Count, in the data that follows, every line with the string "right", and give that count as the whole reply.

§ **The data**:
<<<<
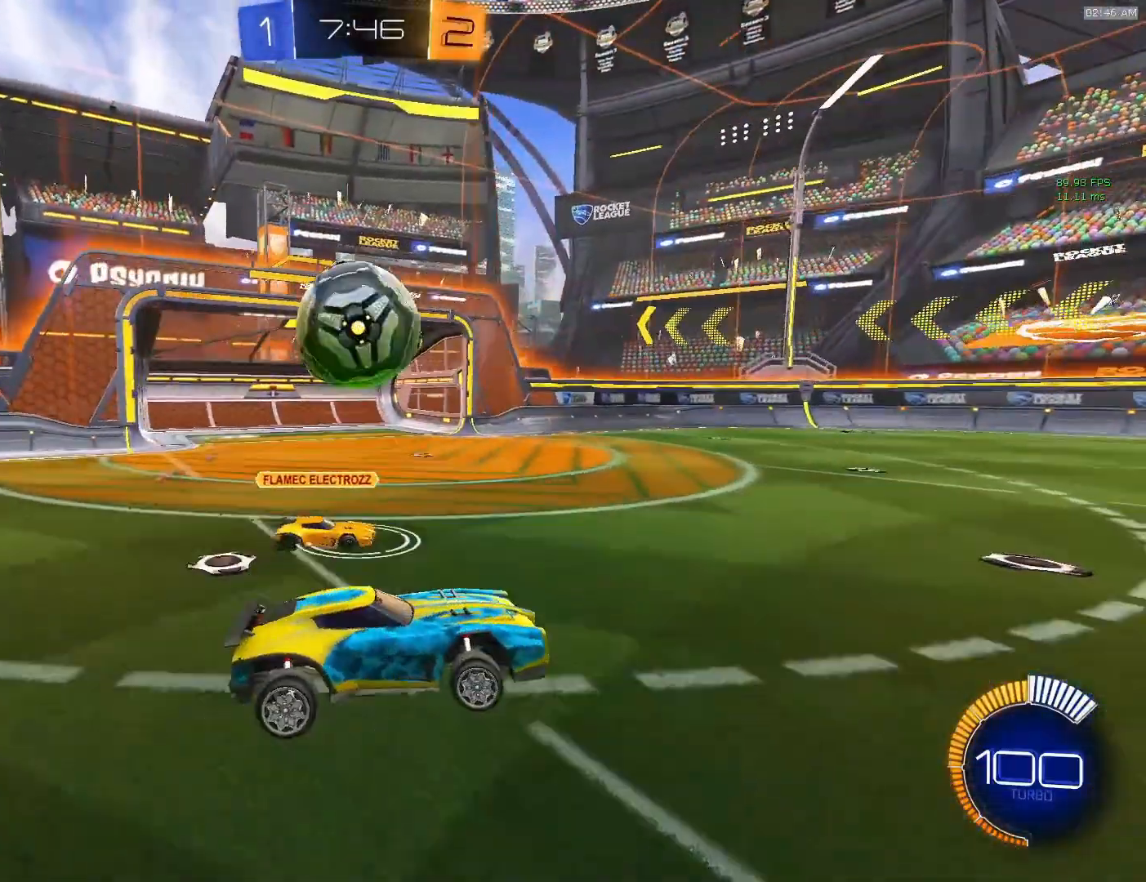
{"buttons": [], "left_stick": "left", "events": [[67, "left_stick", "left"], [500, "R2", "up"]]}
>>>>
<<<<
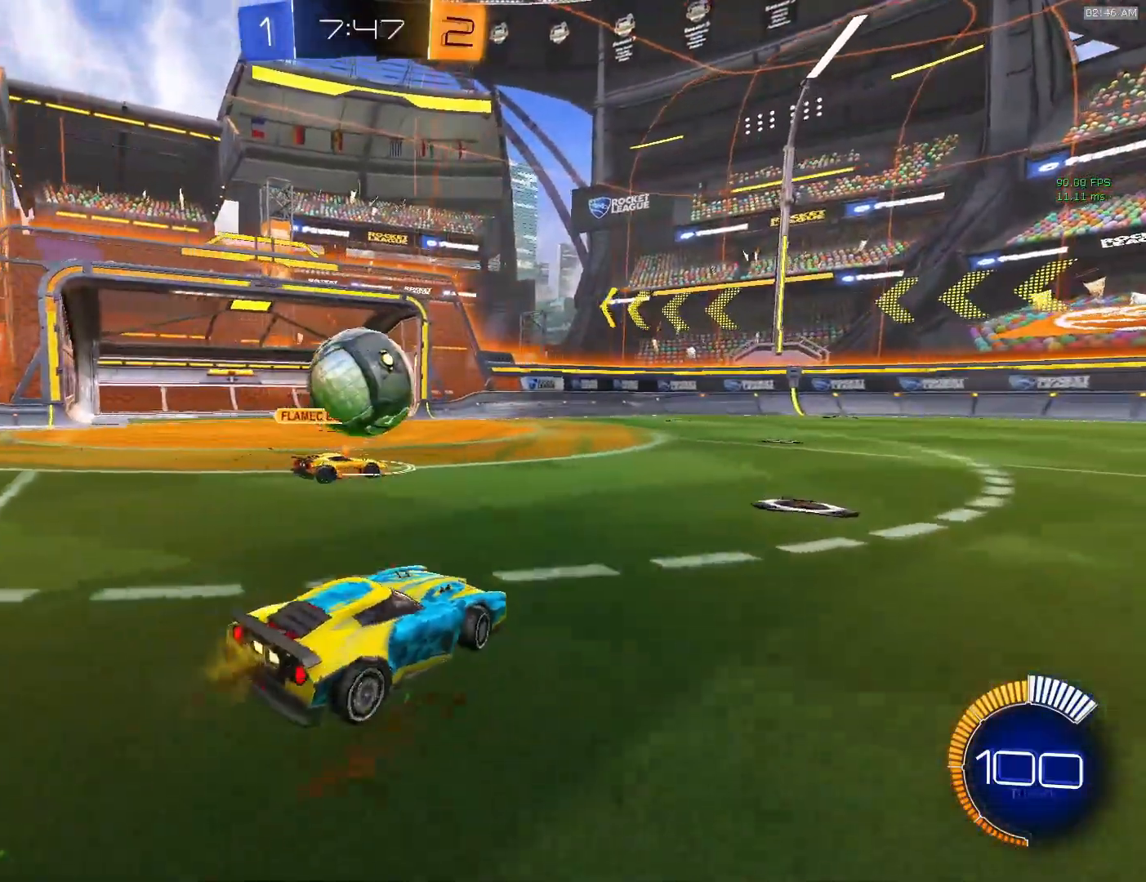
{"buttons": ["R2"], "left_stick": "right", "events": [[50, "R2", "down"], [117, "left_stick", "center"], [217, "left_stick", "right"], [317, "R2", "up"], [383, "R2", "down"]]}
>>>>
<<<<
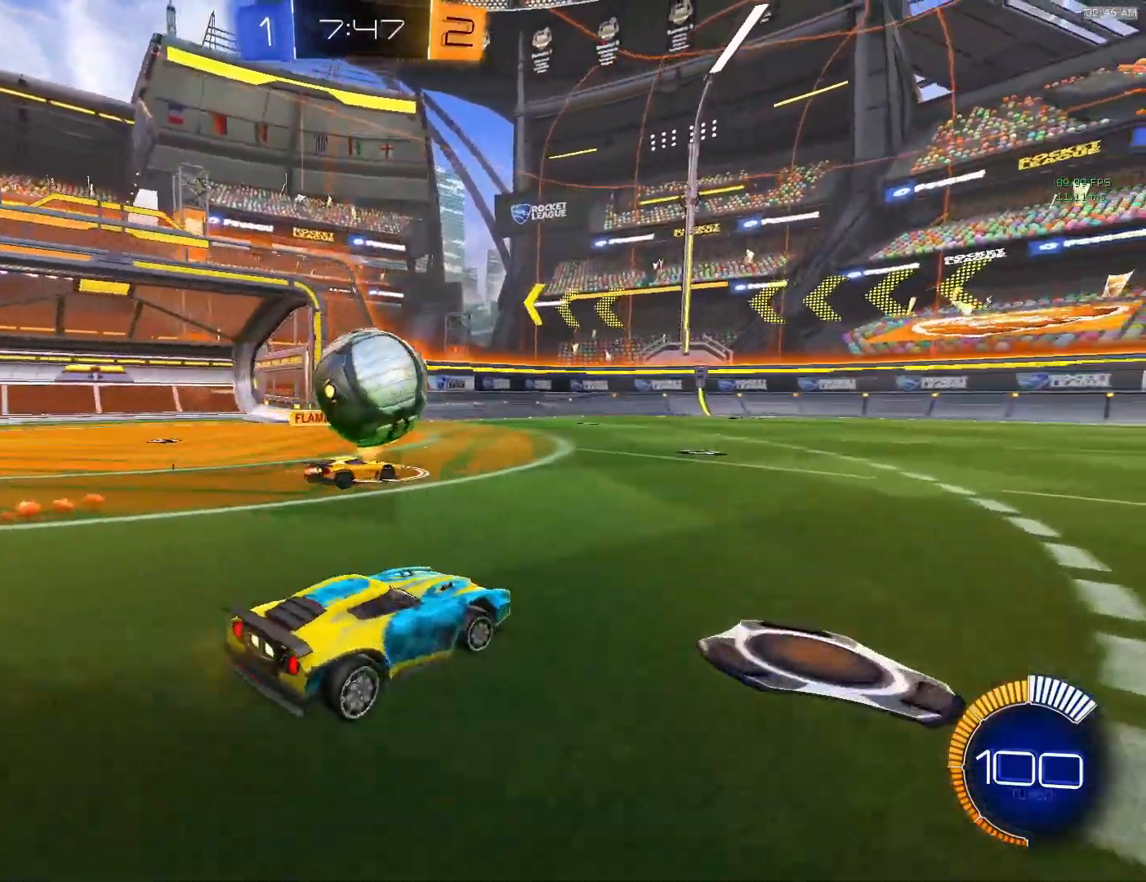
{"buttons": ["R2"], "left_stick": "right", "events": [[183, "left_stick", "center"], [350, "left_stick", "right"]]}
>>>>
§ **Worked solution**:
2